TAREA 1: Según el texto sobre los eclipses en la literatura, ¿por qué el especialista considera el eclipse uno de los recursos narrativos más poderosos? Responda en una a tres oraciones.
TAREA 2: Escriba lo que sigue en el texto sobre los eclipses en la literatura, a partir de su última oración.

FRAGMENTO DEL TEXTO:

A lo largo de la historia, los eclipses han despertado fascinación entre científicos, filósofos y escritores; por ello, mucho antes de que la astronomía explicara con precisión este fenómeno celeste, la literatura ya los había convertido en símbolos de transformación, incertidumbre, revelación y renacimiento.
Con motivo del eclipse total de Sol que tendrá lugar el próximo 12 de agosto de 2026, visible de forma total en algunas regiones de Europa y parcialmente en buena parte del continente, Carlos Raphael de la Madrid reflexiona sobre el papel que estos acontecimientos han desempeñado en las grandes obras de la literatura universal.
El eclipse como presagio en la literatura
Para el especialista en literatura creativa, los eclipses representan uno de los recursos narrativos más poderosos debido a su capacidad para alterar el orden cotidiano.
«La literatura ha entendido desde hace siglos que un eclipse no solamente oscurece el cielo; también modifica la percepción de los personajes y del lector. Es un instante que rompe la normalidad y abre la posibilidad del cambio», explica.
Desde las tragedias de la antigua Grecia hasta la narrativa contemporánea, la desaparición momentánea del Sol ha servido para anticipar conflictos, marcar el destino de los protagonistas o representar el enfrentamiento entre la luz y la oscuridad.
Carlos Raphael de la Madrid comparte que, en las obras atribuidas a Shakespeare, por ejemplo, los eclipses aparecen como presagios del desorden político y humano, mientras que en diversas tradiciones medievales simbolizan la fragilidad del poder y la incertidumbre del porvenir.

De los augurios a la transformación interior
Asimismo, el joven autor señala que la riqueza simbólica del eclipse también se encuentra en la literatura latinoamericana y moderna, donde el fenómeno deja de interpretarse únicamente como un augurio y adquiere significados relacionados con la transformación interior.

MATERIAL REUNIDO:
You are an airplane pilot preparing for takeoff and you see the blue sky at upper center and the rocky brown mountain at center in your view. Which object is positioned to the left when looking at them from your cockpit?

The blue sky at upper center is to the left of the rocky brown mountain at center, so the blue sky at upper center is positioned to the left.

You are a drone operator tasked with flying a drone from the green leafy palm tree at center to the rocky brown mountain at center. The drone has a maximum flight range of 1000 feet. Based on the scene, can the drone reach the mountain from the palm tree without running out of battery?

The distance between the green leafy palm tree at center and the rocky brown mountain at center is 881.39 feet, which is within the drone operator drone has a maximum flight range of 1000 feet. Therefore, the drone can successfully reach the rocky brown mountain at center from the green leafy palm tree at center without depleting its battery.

RESPUESTA 1: Por su capacidad para alterar el orden cotidiano. Según el especialista, un eclipse no solo oscurece el cielo, sino que también modifica la percepción de los personajes y del lector: rompe la normalidad y abre la posibilidad del cambio.

RESPUESTA 2:
«Muchos autores utilizan el eclipse como una metáfora de los momentos en los que la identidad parece desdibujarse antes de reconstruirse. La oscuridad pasajera permite revelar aquello que permanecía oculto», comenta el especialista.
Además, destaca que la literatura ha dialogado constantemente con el conocimiento científico sin perder su dimensión poética.
Y es que conforme la astronomía ofreció explicaciones sobre el movimiento de la Tierra, la Luna y el Sol, los escritores encontraron nuevas formas de representar el eclipse, ya no como un castigo divino, sino como una experiencia capaz de despertar asombro, introspección y reflexión sobre el lugar del ser humano en el universo.
La próxima observación del eclipse total en Europa ofrece una oportunidad para redescubrir esa relación entre ciencia y creación literaria.
Para Carlos Raphael de la Madrid, estos acontecimientos recuerdan que la literatura sigue encontrando en el cielo un espacio privilegiado para narrar las emociones humanas.
«Los eclipses nos muestran que incluso la oscuridad más intensa es transitoria. Esa idea ha acompañado a la literatura durante siglos porque refleja una de las experiencias más universales: después de toda sombra, inevitablemente vuelve la luz», concluye el joven autor.